> _GIVEN ENTRIES_:

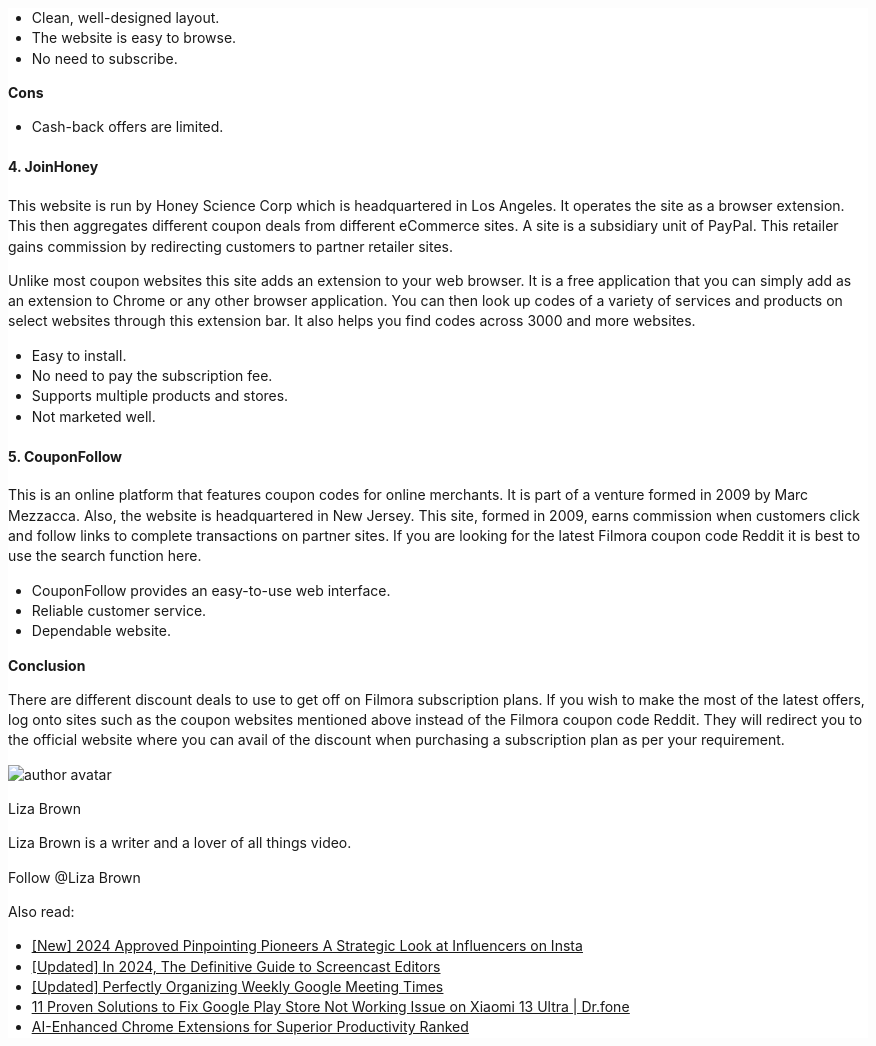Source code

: * Clean, well-designed layout.
* The website is easy to browse.
* No need to subscribe.

**Cons**

* Cash-back offers are limited.

#### 4. JoinHoney

This website is run by Honey Science Corp which is headquartered in Los Angeles. It operates the site as a browser extension. This then aggregates different coupon deals from different eCommerce sites. A site is a subsidiary unit of PayPal. This retailer gains commission by redirecting customers to partner retailer sites.

Unlike most coupon websites this site adds an extension to your web browser. It is a free application that you can simply add as an extension to Chrome or any other browser application. You can then look up codes of a variety of services and products on select websites through this extension bar. It also helps you find codes across 3000 and more websites.

* Easy to install.
* No need to pay the subscription fee.
* Supports multiple products and stores.
* Not marketed well.

#### 5. CouponFollow

This is an online platform that features coupon codes for online merchants. It is part of a venture formed in 2009 by Marc Mezzacca. Also, the website is headquartered in New Jersey. This site, formed in 2009, earns commission when customers click and follow links to complete transactions on partner sites. If you are looking for the latest Filmora coupon code Reddit it is best to use the search function here.

* CouponFollow provides an easy-to-use web interface.
* Reliable customer service.
* Dependable website.

**Conclusion**

There are different discount deals to use to get off on Filmora subscription plans. If you wish to make the most of the latest offers, log onto sites such as the coupon websites mentioned above instead of the Filmora coupon code Reddit. They will redirect you to the official website where you can avail of the discount when purchasing a subscription plan as per your requirement.

![author avatar](https://lh5.googleusercontent.com/-AIMmjowaFs4/AAAAAAAAAAI/AAAAAAAAABc/Y5UmwDaI7HU/s250-c-k/photo.jpg)

Liza Brown

Liza Brown is a writer and a lover of all things video.

Follow @Liza Brown

<span class="atpl-alsoreadstyle">Also read:</span>
<div><ul>
<li><a href="https://instagram-videos.techidaily.com/new-2024-approved-pinpointing-pioneers-a-strategic-look-at-influencers-on-insta/"><u>[New] 2024 Approved  Pinpointing Pioneers  A Strategic Look at Influencers on Insta</u></a></li>
<li><a href="https://screen-mirroring-recording.techidaily.com/updated-in-2024-the-definitive-guide-to-screencast-editors/"><u>[Updated] In 2024, The Definitive Guide to Screencast Editors</u></a></li>
<li><a href="https://digital-screen-recording.techidaily.com/updated-perfectly-organizing-weekly-google-meeting-times/"><u>[Updated] Perfectly Organizing Weekly Google Meeting Times</u></a></li>
<li><a href="https://howto.techidaily.com/11-proven-solutions-to-fix-google-play-store-not-working-issue-on-xiaomi-13-ultra-drfone-by-drfone-fix-android-problems-fix-android-problems/"><u>11 Proven Solutions to Fix Google Play Store Not Working Issue on Xiaomi 13 Ultra | Dr.fone</u></a></li>
<li><a href="https://tech-hub.techidaily.com/ai-enhanced-chrome-extensions-for-superior-productivity-ranked/"><u>AI-Enhanced Chrome Extensions for Superior Productivity Ranked</u></a></li>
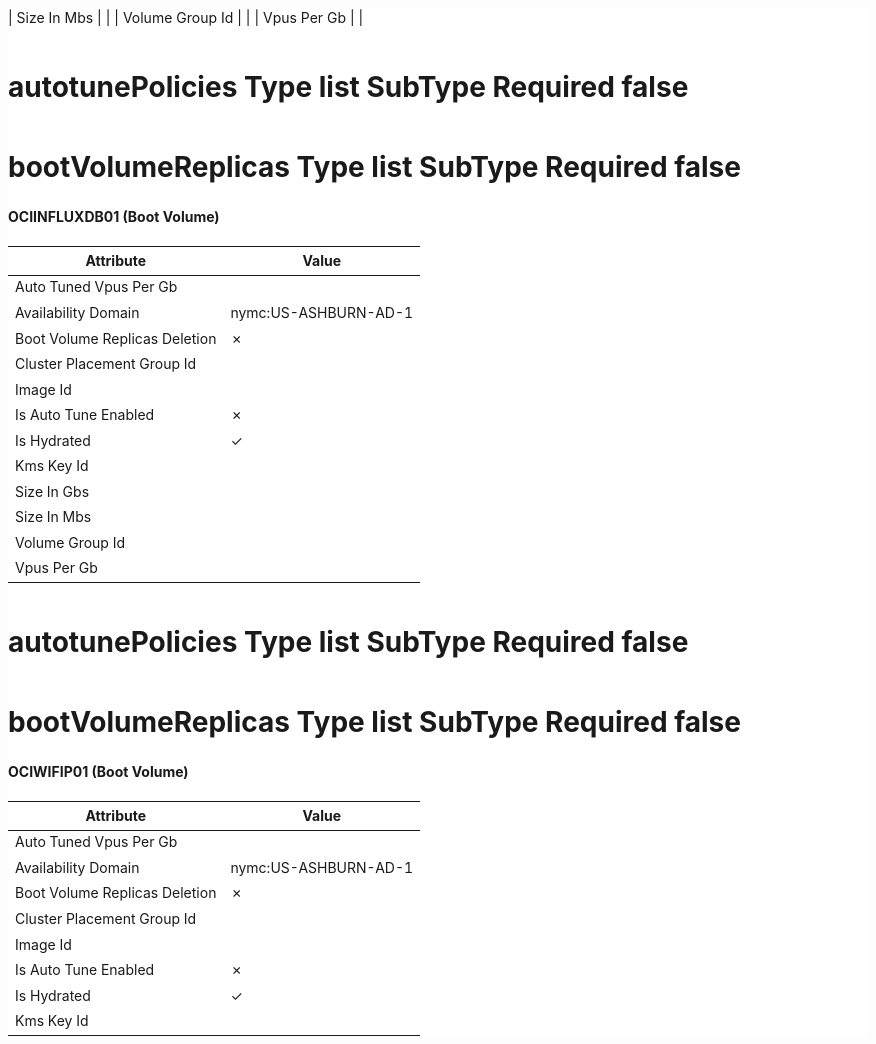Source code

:| Size In Mbs |  |
| Volume Group Id |  |
| Vpus Per Gb |  |
# autotunePolicies Type list SubType  Required false
# bootVolumeReplicas Type list SubType  Required false

    

#### OCIINFLUXDB01 (Boot Volume)




| Attribute | Value |
| --------- | ----- |
| Auto Tuned Vpus Per Gb |  |
| Availability Domain | nymc:US-ASHBURN-AD-1 |
| Boot Volume Replicas Deletion | &cross;
| Cluster Placement Group Id |  |
| Image Id |  |
| Is Auto Tune Enabled | &cross;
| Is Hydrated | &check;
| Kms Key Id |  |
| Size In Gbs |  |
| Size In Mbs |  |
| Volume Group Id |  |
| Vpus Per Gb |  |
# autotunePolicies Type list SubType  Required false
# bootVolumeReplicas Type list SubType  Required false

    

#### OCIWIFIP01 (Boot Volume)




| Attribute | Value |
| --------- | ----- |
| Auto Tuned Vpus Per Gb |  |
| Availability Domain | nymc:US-ASHBURN-AD-1 |
| Boot Volume Replicas Deletion | &cross;
| Cluster Placement Group Id |  |
| Image Id |  |
| Is Auto Tune Enabled | &cross;
| Is Hydrated | &check;
| Kms Key Id |  |
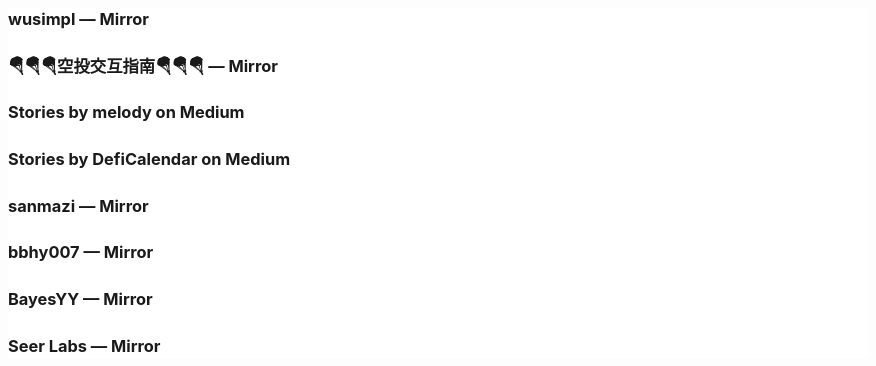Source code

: 



###  wusimpl — Mirror







###  🪂🪂🪂空投交互指南🪂🪂🪂 — Mirror







###  Stories by melody on Medium







###  Stories by DefiCalendar on Medium







###  sanmazi — Mirror













###  bbhy007 — Mirror









###  BayesYY — Mirror







###  Seer Labs — Mirror






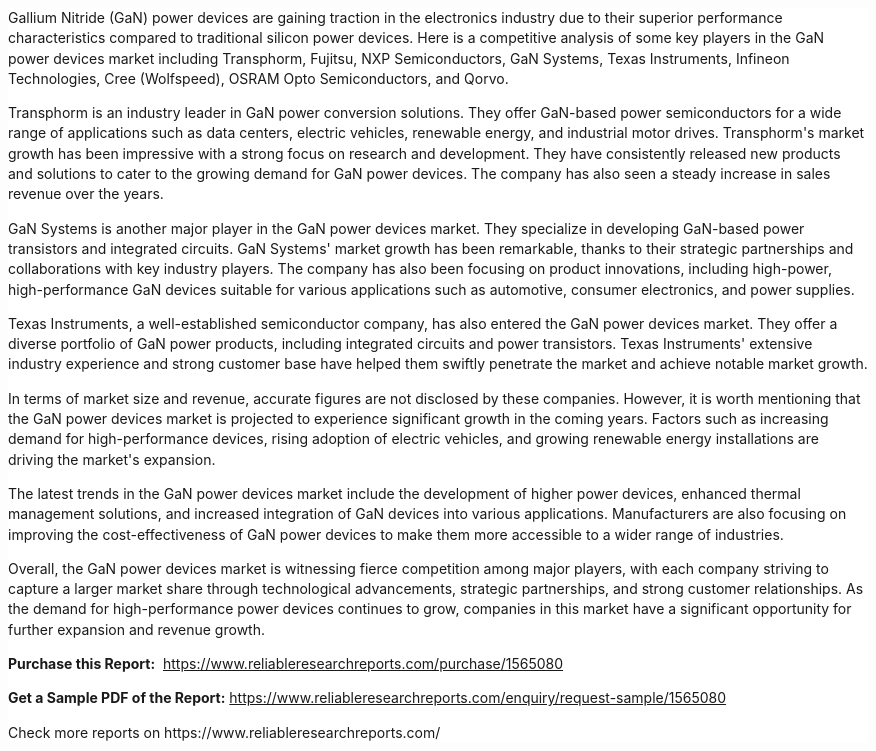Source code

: <p><p>Gallium Nitride (GaN) power devices are gaining traction in the electronics industry due to their superior performance characteristics compared to traditional silicon power devices. Here is a competitive analysis of some key players in the GaN power devices market including Transphorm, Fujitsu, NXP Semiconductors, GaN Systems, Texas Instruments, Infineon Technologies, Cree (Wolfspeed), OSRAM Opto Semiconductors, and Qorvo.</p><p>Transphorm is an industry leader in GaN power conversion solutions. They offer GaN-based power semiconductors for a wide range of applications such as data centers, electric vehicles, renewable energy, and industrial motor drives. Transphorm's market growth has been impressive with a strong focus on research and development. They have consistently released new products and solutions to cater to the growing demand for GaN power devices. The company has also seen a steady increase in sales revenue over the years.</p><p>GaN Systems is another major player in the GaN power devices market. They specialize in developing GaN-based power transistors and integrated circuits. GaN Systems' market growth has been remarkable, thanks to their strategic partnerships and collaborations with key industry players. The company has also been focusing on product innovations, including high-power, high-performance GaN devices suitable for various applications such as automotive, consumer electronics, and power supplies.</p><p>Texas Instruments, a well-established semiconductor company, has also entered the GaN power devices market. They offer a diverse portfolio of GaN power products, including integrated circuits and power transistors. Texas Instruments' extensive industry experience and strong customer base have helped them swiftly penetrate the market and achieve notable market growth.</p><p>In terms of market size and revenue, accurate figures are not disclosed by these companies. However, it is worth mentioning that the GaN power devices market is projected to experience significant growth in the coming years. Factors such as increasing demand for high-performance devices, rising adoption of electric vehicles, and growing renewable energy installations are driving the market's expansion.</p><p>The latest trends in the GaN power devices market include the development of higher power devices, enhanced thermal management solutions, and increased integration of GaN devices into various applications. Manufacturers are also focusing on improving the cost-effectiveness of GaN power devices to make them more accessible to a wider range of industries.</p><p>Overall, the GaN power devices market is witnessing fierce competition among major players, with each company striving to capture a larger market share through technological advancements, strategic partnerships, and strong customer relationships. As the demand for high-performance power devices continues to grow, companies in this market have a significant opportunity for further expansion and revenue growth.</p></p>
<p><strong>Purchase this Report:</strong>&nbsp;&nbsp;<a href="https://www.reliableresearchreports.com/purchase/1565080">https://www.reliableresearchreports.com/purchase/1565080</a></p>
<p></p>
<p><strong>Get a Sample PDF of the Report:</strong>&nbsp;<a href="https://www.reliableresearchreports.com/enquiry/request-sample/1565080">https://www.reliableresearchreports.com/enquiry/request-sample/1565080</a></p>
<p>Check more reports on https://www.reliableresearchreports.com/</p>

> _WHAT THE TASK REQUIRES_: Copy every line of the rows above into your answer, leaving out the pictures.

> _OUTPUT OF THE TASK_:
Source code

: * Clean, well-designed layout.
* The website is easy to browse.
* No need to subscribe.

**Cons**

* Cash-back offers are limited.

#### 4. JoinHoney

This website is run by Honey Science Corp which is headquartered in Los Angeles. It operates the site as a browser extension. This then aggregates different coupon deals from different eCommerce sites. A site is a subsidiary unit of PayPal. This retailer gains commission by redirecting customers to partner retailer sites.

Unlike most coupon websites this site adds an extension to your web browser. It is a free application that you can simply add as an extension to Chrome or any other browser application. You can then look up codes of a variety of services and products on select websites through this extension bar. It also helps you find codes across 3000 and more websites.

* Easy to install.
* No need to pay the subscription fee.
* Supports multiple products and stores.
* Not marketed well.

#### 5. CouponFollow

This is an online platform that features coupon codes for online merchants. It is part of a venture formed in 2009 by Marc Mezzacca. Also, the website is headquartered in New Jersey. This site, formed in 2009, earns commission when customers click and follow links to complete transactions on partner sites. If you are looking for the latest Filmora coupon code Reddit it is best to use the search function here.

* CouponFollow provides an easy-to-use web interface.
* Reliable customer service.
* Dependable website.

**Conclusion**

There are different discount deals to use to get off on Filmora subscription plans. If you wish to make the most of the latest offers, log onto sites such as the coupon websites mentioned above instead of the Filmora coupon code Reddit. They will redirect you to the official website where you can avail of the discount when purchasing a subscription plan as per your requirement.

![author avatar](https://lh5.googleusercontent.com/-AIMmjowaFs4/AAAAAAAAAAI/AAAAAAAAABc/Y5UmwDaI7HU/s250-c-k/photo.jpg)

Liza Brown

Liza Brown is a writer and a lover of all things video.

Follow @Liza Brown

<span class="atpl-alsoreadstyle">Also read:</span>
<div><ul>
<li><a href="https://instagram-videos.techidaily.com/new-2024-approved-pinpointing-pioneers-a-strategic-look-at-influencers-on-insta/"><u>[New] 2024 Approved  Pinpointing Pioneers  A Strategic Look at Influencers on Insta</u></a></li>
<li><a href="https://screen-mirroring-recording.techidaily.com/updated-in-2024-the-definitive-guide-to-screencast-editors/"><u>[Updated] In 2024, The Definitive Guide to Screencast Editors</u></a></li>
<li><a href="https://digital-screen-recording.techidaily.com/updated-perfectly-organizing-weekly-google-meeting-times/"><u>[Updated] Perfectly Organizing Weekly Google Meeting Times</u></a></li>
<li><a href="https://howto.techidaily.com/11-proven-solutions-to-fix-google-play-store-not-working-issue-on-xiaomi-13-ultra-drfone-by-drfone-fix-android-problems-fix-android-problems/"><u>11 Proven Solutions to Fix Google Play Store Not Working Issue on Xiaomi 13 Ultra | Dr.fone</u></a></li>
<li><a href="https://tech-hub.techidaily.com/ai-enhanced-chrome-extensions-for-superior-productivity-ranked/"><u>AI-Enhanced Chrome Extensions for Superior Productivity Ranked</u></a></li>
Source code

:| Size In Mbs |  |
| Volume Group Id |  |
| Vpus Per Gb |  |
# autotunePolicies Type list SubType  Required false
# bootVolumeReplicas Type list SubType  Required false

    

#### OCIINFLUXDB01 (Boot Volume)




| Attribute | Value |
| --------- | ----- |
| Auto Tuned Vpus Per Gb |  |
| Availability Domain | nymc:US-ASHBURN-AD-1 |
| Boot Volume Replicas Deletion | &cross;
| Cluster Placement Group Id |  |
| Image Id |  |
| Is Auto Tune Enabled | &cross;
| Is Hydrated | &check;
| Kms Key Id |  |
| Size In Gbs |  |
| Size In Mbs |  |
| Volume Group Id |  |
| Vpus Per Gb |  |
# autotunePolicies Type list SubType  Required false
# bootVolumeReplicas Type list SubType  Required false

    

#### OCIWIFIP01 (Boot Volume)




| Attribute | Value |
| --------- | ----- |
| Auto Tuned Vpus Per Gb |  |
| Availability Domain | nymc:US-ASHBURN-AD-1 |
| Boot Volume Replicas Deletion | &cross;
| Cluster Placement Group Id |  |
| Image Id |  |
| Is Auto Tune Enabled | &cross;
| Is Hydrated | &check;
| Kms Key Id |  |
Source code

: 



###  wusimpl — Mirror







###  🪂🪂🪂空投交互指南🪂🪂🪂 — Mirror







###  Stories by melody on Medium







###  Stories by DefiCalendar on Medium







###  sanmazi — Mirror













###  bbhy007 — Mirror









###  BayesYY — Mirror







###  Seer Labs — Mirror






Source code

: <p><p>Gallium Nitride (GaN) power devices are gaining traction in the electronics industry due to their superior performance characteristics compared to traditional silicon power devices. Here is a competitive analysis of some key players in the GaN power devices market including Transphorm, Fujitsu, NXP Semiconductors, GaN Systems, Texas Instruments, Infineon Technologies, Cree (Wolfspeed), OSRAM Opto Semiconductors, and Qorvo.</p><p>Transphorm is an industry leader in GaN power conversion solutions. They offer GaN-based power semiconductors for a wide range of applications such as data centers, electric vehicles, renewable energy, and industrial motor drives. Transphorm's market growth has been impressive with a strong focus on research and development. They have consistently released new products and solutions to cater to the growing demand for GaN power devices. The company has also seen a steady increase in sales revenue over the years.</p><p>GaN Systems is another major player in the GaN power devices market. They specialize in developing GaN-based power transistors and integrated circuits. GaN Systems' market growth has been remarkable, thanks to their strategic partnerships and collaborations with key industry players. The company has also been focusing on product innovations, including high-power, high-performance GaN devices suitable for various applications such as automotive, consumer electronics, and power supplies.</p><p>Texas Instruments, a well-established semiconductor company, has also entered the GaN power devices market. They offer a diverse portfolio of GaN power products, including integrated circuits and power transistors. Texas Instruments' extensive industry experience and strong customer base have helped them swiftly penetrate the market and achieve notable market growth.</p><p>In terms of market size and revenue, accurate figures are not disclosed by these companies. However, it is worth mentioning that the GaN power devices market is projected to experience significant growth in the coming years. Factors such as increasing demand for high-performance devices, rising adoption of electric vehicles, and growing renewable energy installations are driving the market's expansion.</p><p>The latest trends in the GaN power devices market include the development of higher power devices, enhanced thermal management solutions, and increased integration of GaN devices into various applications. Manufacturers are also focusing on improving the cost-effectiveness of GaN power devices to make them more accessible to a wider range of industries.</p><p>Overall, the GaN power devices market is witnessing fierce competition among major players, with each company striving to capture a larger market share through technological advancements, strategic partnerships, and strong customer relationships. As the demand for high-performance power devices continues to grow, companies in this market have a significant opportunity for further expansion and revenue growth.</p></p>
<p><strong>Purchase this Report:</strong>&nbsp;&nbsp;<a href="https://www.reliableresearchreports.com/purchase/1565080">https://www.reliableresearchreports.com/purchase/1565080</a></p>
<p></p>
<p><strong>Get a Sample PDF of the Report:</strong>&nbsp;<a href="https://www.reliableresearchreports.com/enquiry/request-sample/1565080">https://www.reliableresearchreports.com/enquiry/request-sample/1565080</a></p>
<p>Check more reports on https://www.reliableresearchreports.com/</p>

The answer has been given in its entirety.